EXERCISE DESCRIPTION: Copy out, character for character, the lines of the records that run between the one holding "2010: median 7.0, box" and the one holding "2022: median 5.0, box", with both of those lines included.

INFORMATION GIVEN:
*** Begin section ***

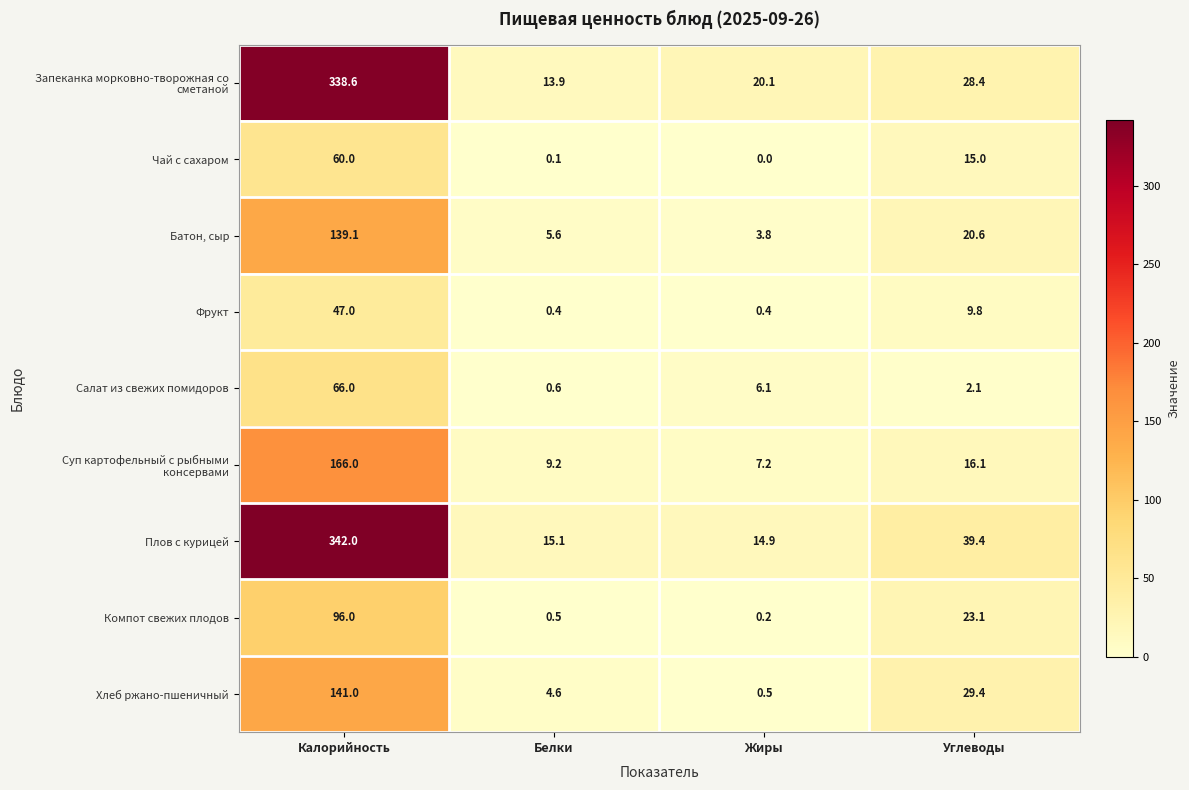

Is it true that Хлеб ржано-пшеничный equals 141.0 at Калорийность?

True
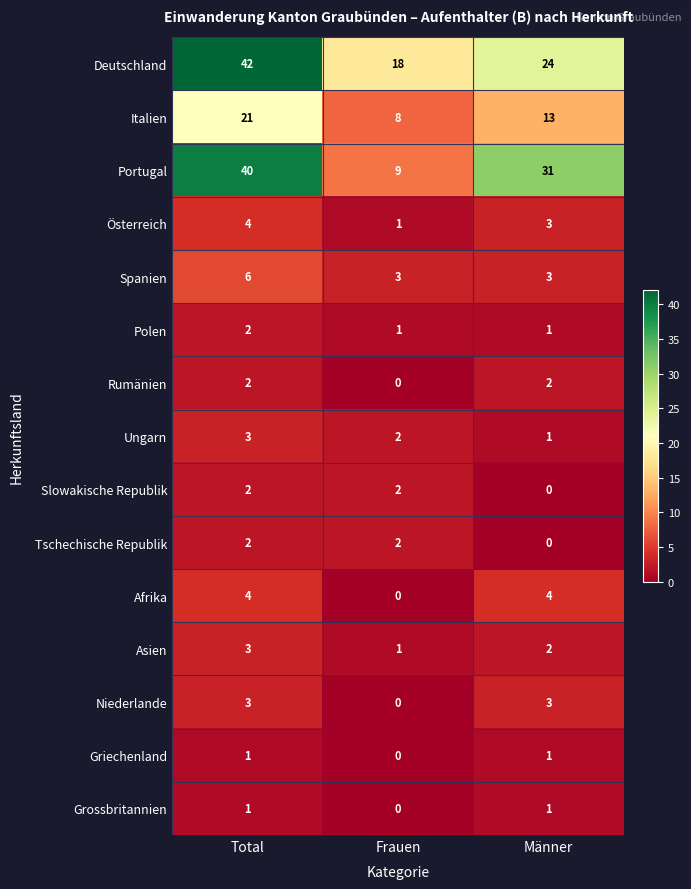

Which series has the widest spread of values?

Portugal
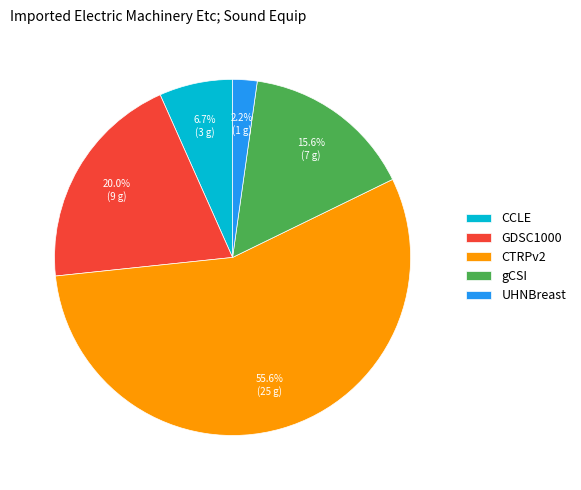

To the nearest percent, what is the difference between the gCSI and GDSC1000 slice percentages?

4%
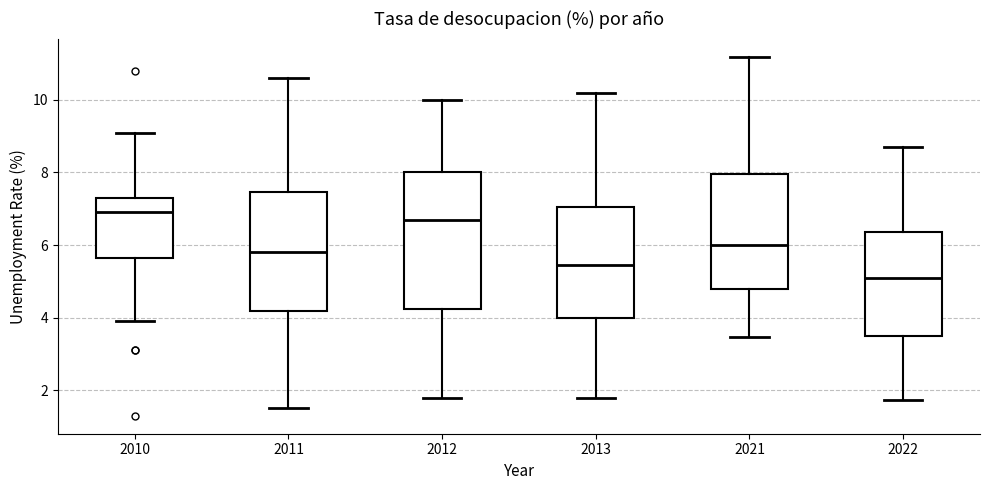

Reading left to right, transcribe this box plot: for each box, give where its median line is, the range the box spans, and where its two whiskers end, as read against the y-axis. The values are not printed on the chart, so give them approximately, as read against the axis.

2010: median 7.0, box 5.6 to 7.4, whiskers 4.0 to 9.2
2011: median 5.8, box 4.2 to 7.4, whiskers 1.6 to 10.6
2012: median 6.8, box 4.2 to 8.0, whiskers 1.8 to 10.0
2013: median 5.4, box 4.0 to 7.0, whiskers 1.8 to 10.2
2021: median 6.0, box 4.8 to 8.0, whiskers 3.4 to 11.2
2022: median 5.0, box 3.4 to 6.4, whiskers 1.8 to 8.6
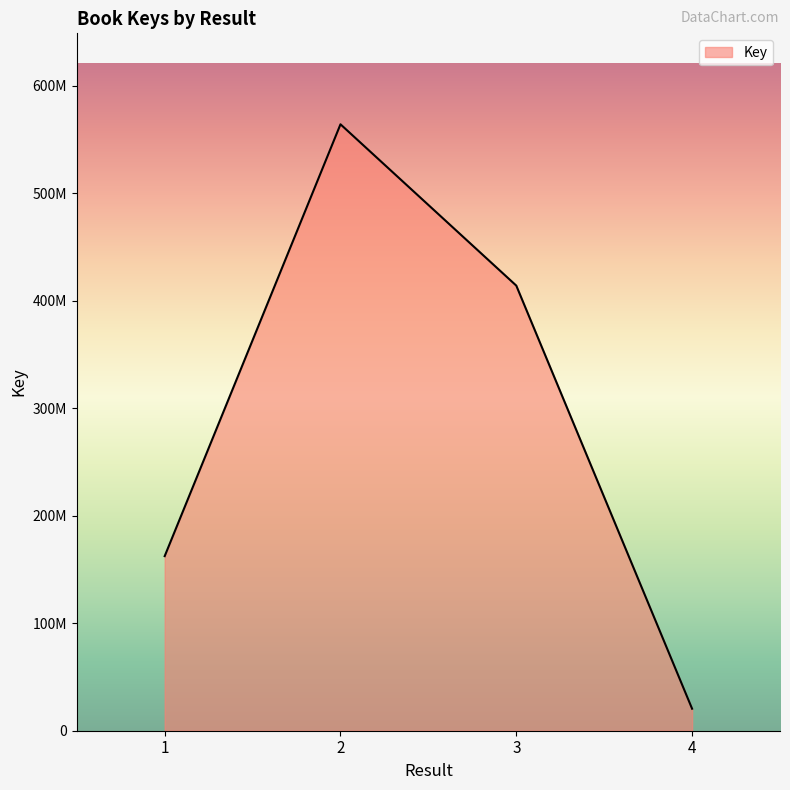

Is this an area chart (filled region under the line)?

Yes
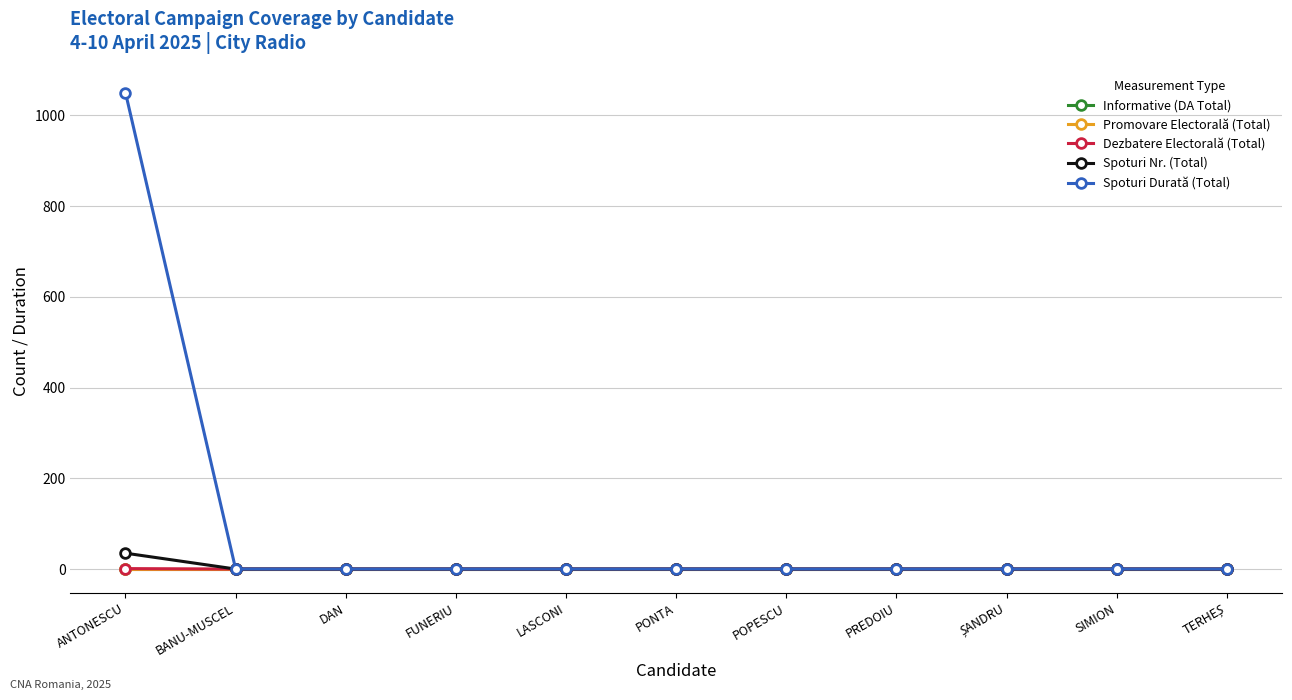

Is this an area chart (filled region under the line)?

No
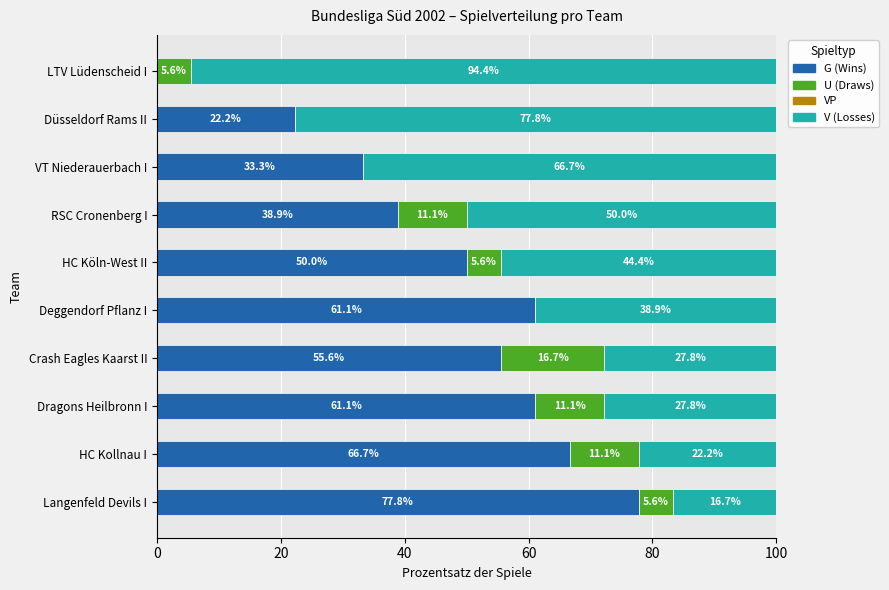

What is the highest value of the G (Wins) series?

77.8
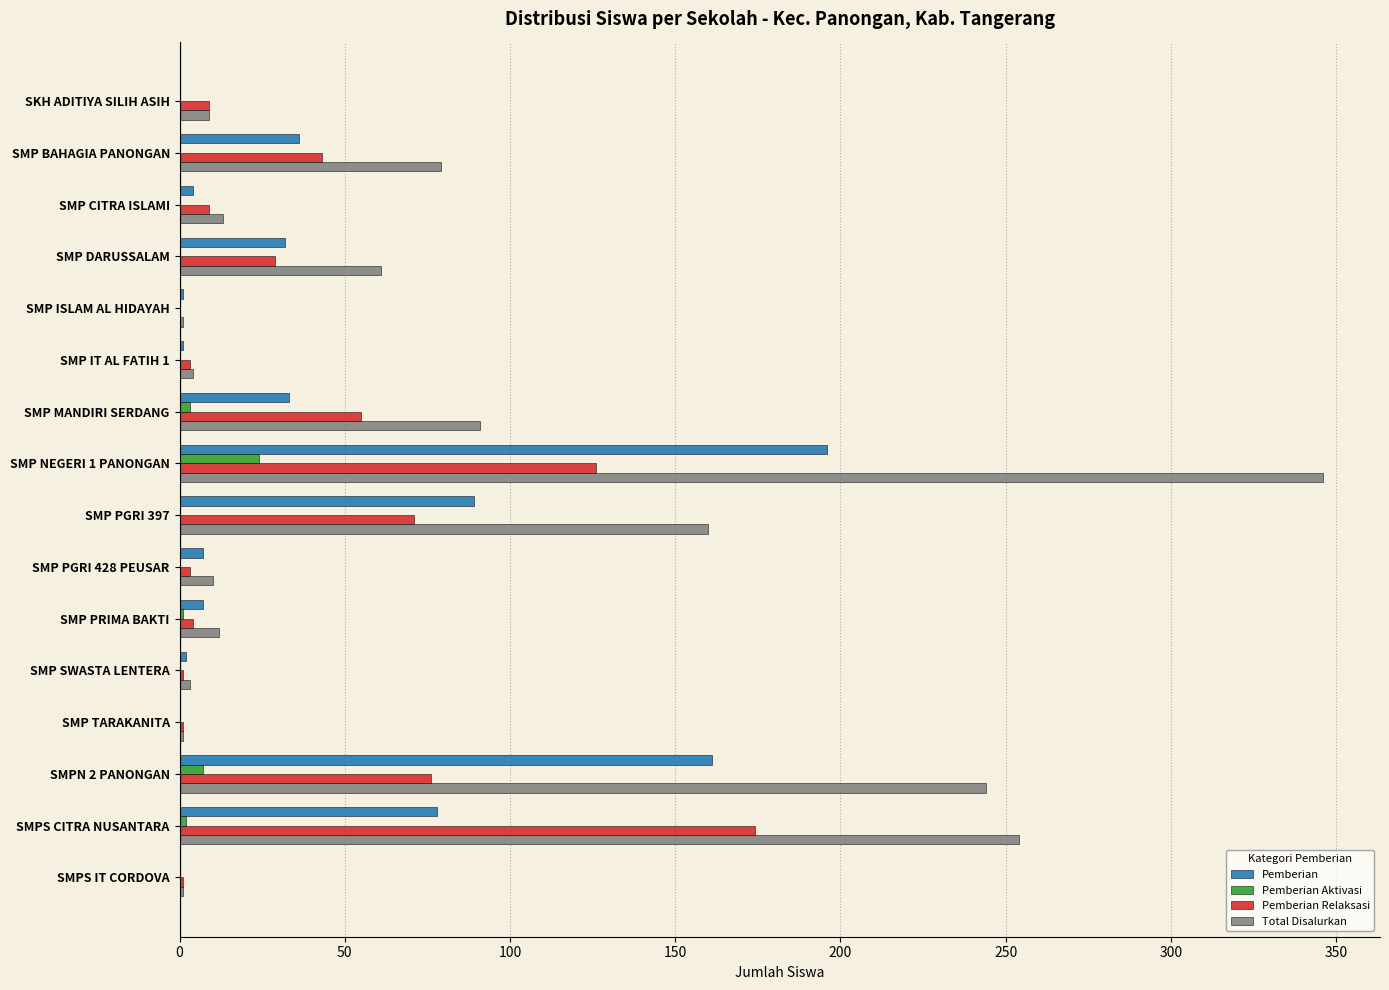

What is the sum of all Pemberian Relaksasi values?

605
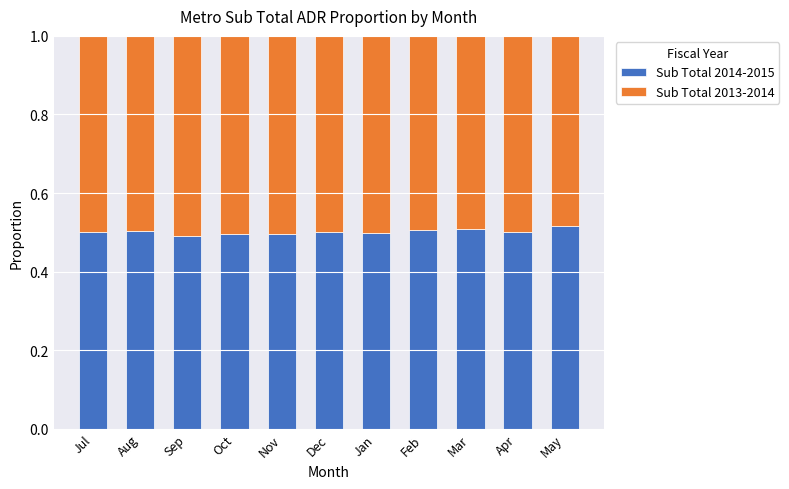

What is the total value across all series at Jul?

1.0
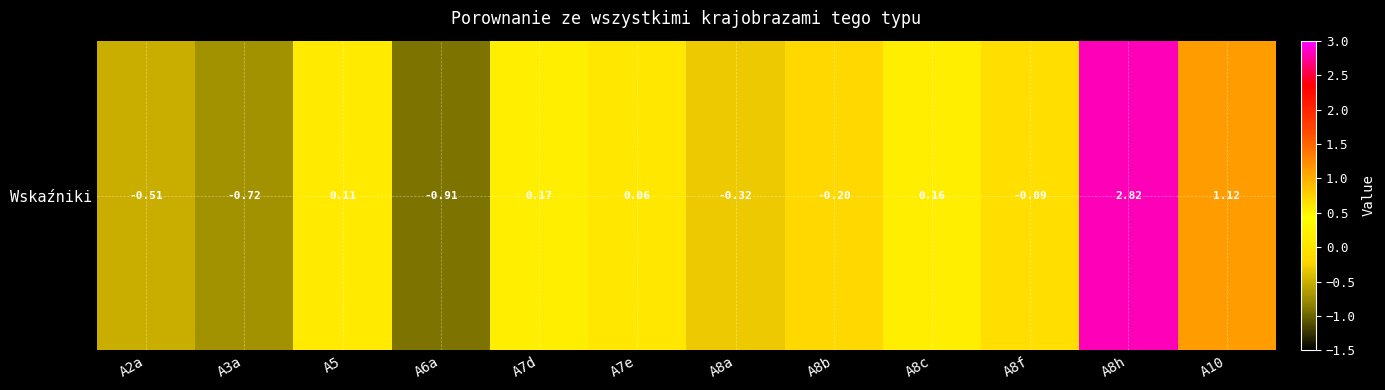

Which category has the lowest value across all series?

A6a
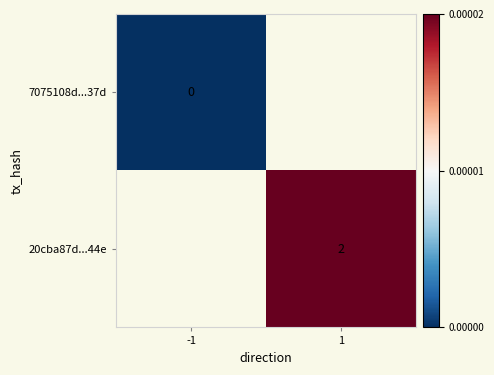

The 20cba87d...44e series shows 1 at 1. True or false?

False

*** End section ***

RESPONSE TO THE TASK:
2010: median 7.0, box 5.6 to 7.4, whiskers 4.0 to 9.2
2011: median 5.8, box 4.2 to 7.4, whiskers 1.6 to 10.6
2012: median 6.8, box 4.2 to 8.0, whiskers 1.8 to 10.0
2013: median 5.4, box 4.0 to 7.0, whiskers 1.8 to 10.2
2021: median 6.0, box 4.8 to 8.0, whiskers 3.4 to 11.2
2022: median 5.0, box 3.4 to 6.4, whiskers 1.8 to 8.6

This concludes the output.